South African Digital Language Resources, a DSI sponsored organisation

SADiLaR (the South African Centre for Digital Language Resources), is a Department of Science and Innovation sponsored initiative to create and manage digital resources and software supporting research and development in digital language resources in South Africa.

== Vision and mission ==
SADiLaR is focussed on preserving and advancing South Africa's under-resourced indigenous language. They wish to promote a digital future for all South Africans, irrespective of their language background. This is enabled by stimulating and enabling digital research and development into vernacular languages and they share these language resources freely.

==History==
Founded in 2016, and hosted at the North-West University, SADiLaR aims to provide a resource centre that simulates, enables, manages and distributes digital research related to all of South Africa's official languages.

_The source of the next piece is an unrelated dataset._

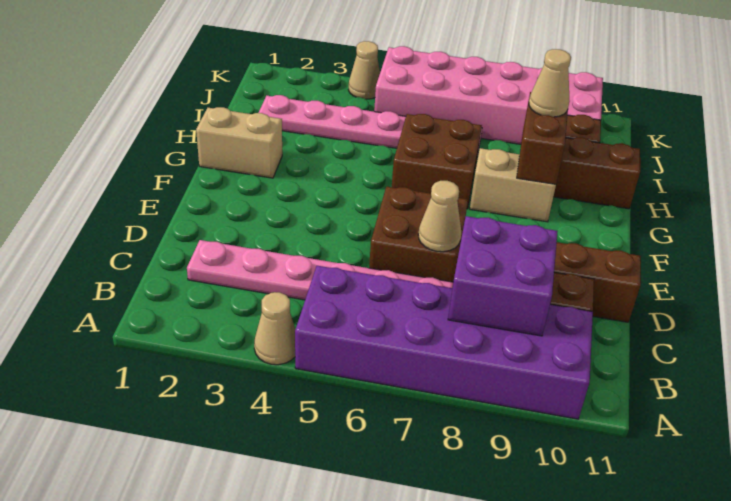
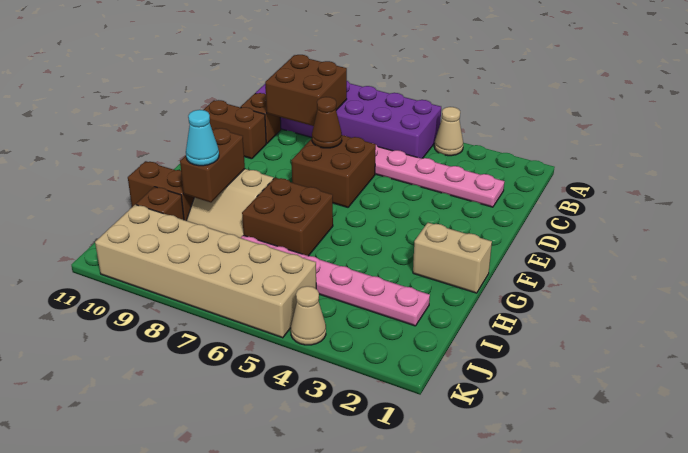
purple 2x2 brick [448,216,558,336] -> brown 2x2 brick [265,55,347,126]
tan 1x1 cone [418,181,461,252] -> brown 1x1 cone [312,97,342,148]
tan 1x1 cone [529,49,571,117] -> cyan 1x1 cone [186,110,219,166]
pink 2x6 brick [374,46,603,144] -> tan 2x6 brick [95,205,316,338]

It functions both as host and as a hub for a number of nodes, including other universities, research centres and public archives.

==Nodes==
The nodes that are linked to SADiLaR include;
- CSIR (HLT Research Group)
- Inter-institutional Centre for Language Development and Assessment (ICELDA)
- North-West University (Centre for Text Technology)
- Stellenbosch University (Child Language Development)
- University of Pretoria (Department of African Languages)
- University of South Africa (Department of African Languages)

==DH-OER==
SADiLaR launched the DH-OER Champions project to stimulate activism and research around the use and/or creation of OER for the digital humanities (DH) at universities in South Africa.

The inaugural DH-OER cohort offered stakeholders the opportunity observe how the various open champions (academics, researchers, and students) from other disciplines, institutions, and regions in South Africa (and beyond) can make use of OER in their disciplines. The results of these DH OER projects are listed on the Educator Track page on the SADiLaR site.

==Higher education support==
SADiLaR are engaged in the systematic creation of relevant digital text, speech and multimodal resources.

== Collaborations ==
SADiLaR is involved in a collaboration between Wikipedia and the Pan South African Language Board. Together they launched the SWiP collaboration at the University of South Africa in September 2023. SWiP advocates for equality among all indigenous languages and encouraging languages communities in South Africa to become more visible on Wikipedia and post information in their own language.